# needing advice - Dremel vs. foam



## remylass (Sep 18, 2008)

I have a new Dremel 300. I have never used a Dremel on foam before, but I decided it is time. I usually just use my jigsaw and an x-acto knife. 

I searched the forum for advice on various bits to use for carving foam. While I found a lot of people referencing a dremel, I didn't find much in the way of specifics. 

So, what dremel bits and accessories do you use for tombstones or general Halloween things?


----------



## NoahFentz (May 13, 2007)

yeah...I use the router attachment 335 and the 6pc router set #692. I usually use that for making walls. For tombstones I use a soldering iron....

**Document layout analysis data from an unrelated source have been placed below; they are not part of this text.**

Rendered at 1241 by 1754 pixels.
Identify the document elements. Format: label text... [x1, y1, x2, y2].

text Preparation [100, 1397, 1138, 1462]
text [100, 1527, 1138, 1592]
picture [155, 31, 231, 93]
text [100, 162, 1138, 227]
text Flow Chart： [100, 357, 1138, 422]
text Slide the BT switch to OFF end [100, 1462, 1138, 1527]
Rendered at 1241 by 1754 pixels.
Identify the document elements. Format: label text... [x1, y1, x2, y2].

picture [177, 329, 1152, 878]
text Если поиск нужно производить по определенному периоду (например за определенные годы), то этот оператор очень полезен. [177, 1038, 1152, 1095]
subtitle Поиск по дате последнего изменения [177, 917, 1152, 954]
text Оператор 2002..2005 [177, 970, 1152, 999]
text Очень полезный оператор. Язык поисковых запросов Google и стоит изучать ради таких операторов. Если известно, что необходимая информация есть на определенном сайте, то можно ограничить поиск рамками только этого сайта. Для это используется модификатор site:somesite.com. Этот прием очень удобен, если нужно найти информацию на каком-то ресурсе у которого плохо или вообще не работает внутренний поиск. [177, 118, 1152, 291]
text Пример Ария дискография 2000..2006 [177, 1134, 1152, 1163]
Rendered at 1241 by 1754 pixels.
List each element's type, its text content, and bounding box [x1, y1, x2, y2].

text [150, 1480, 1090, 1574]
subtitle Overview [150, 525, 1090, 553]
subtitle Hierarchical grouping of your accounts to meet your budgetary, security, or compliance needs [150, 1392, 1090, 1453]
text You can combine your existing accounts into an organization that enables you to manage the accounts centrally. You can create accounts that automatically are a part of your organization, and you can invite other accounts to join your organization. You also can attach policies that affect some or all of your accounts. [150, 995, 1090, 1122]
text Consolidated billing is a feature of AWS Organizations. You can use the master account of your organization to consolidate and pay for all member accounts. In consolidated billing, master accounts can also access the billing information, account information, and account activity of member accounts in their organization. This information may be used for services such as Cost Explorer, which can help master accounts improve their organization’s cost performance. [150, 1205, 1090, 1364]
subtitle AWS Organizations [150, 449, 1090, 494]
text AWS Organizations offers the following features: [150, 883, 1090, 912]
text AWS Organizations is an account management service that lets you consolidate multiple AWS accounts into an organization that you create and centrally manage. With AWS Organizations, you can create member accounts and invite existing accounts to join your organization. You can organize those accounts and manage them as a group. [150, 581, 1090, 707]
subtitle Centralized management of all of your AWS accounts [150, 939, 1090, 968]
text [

This was a set I built for Ironstock in 2009
http://www.thecreepyhousenextdoor.com/funeralset.html

wear a mask....


----------



## halstaff (Nov 18, 2009)

I use the 565 attachment - Amazon.com: Dremel 565 Multi Purpose Cutting Kit 565D: Home [email protected]@[email protected]@http://ecx.images-amazon.com/images/I/[email protected]@[email protected]@41EWJ7AYBNL and the 2 smallest router bits depending on my design.


----------



## jaege (Aug 23, 2009)

halstaff said:


> I use the 565 attachment - Amazon.com: Dremel 565 Multi Purpose Cutting Kit 565D: Home Improvement and the 2 smallest router bits depending on my design.


Thats what I use too. It works great so long as you have a nice steady hand.


----------



## remylass (Sep 18, 2008)

Thanks to all of you so much. It is nice to just have answers rather than buying different ones and them not working out.


----------



## Sunkenbier (Jan 5, 2009)

I use the router attachment as well. As for the bit I use a regular dril bit rather than a dremel bit. Spinning at high RPMs it just melts what it touches, especially as the bit heats up.

Make sure to wear a mask when working with the foam since the fumes are not good to inhale.


----------



## remylass (Sep 18, 2008)

I have the router attachment. Originally, I tried using an engraving bit with it. That didn't really work.


----------



## Sinister Sid (Aug 27, 2010)

I'm with Halstaff. I use the 565 also. I also use a piece of plexi glass placed on top of the foam to use as a guide instead of the foam. It helps keep a consistent depth and slides alot easier than the foam.


----------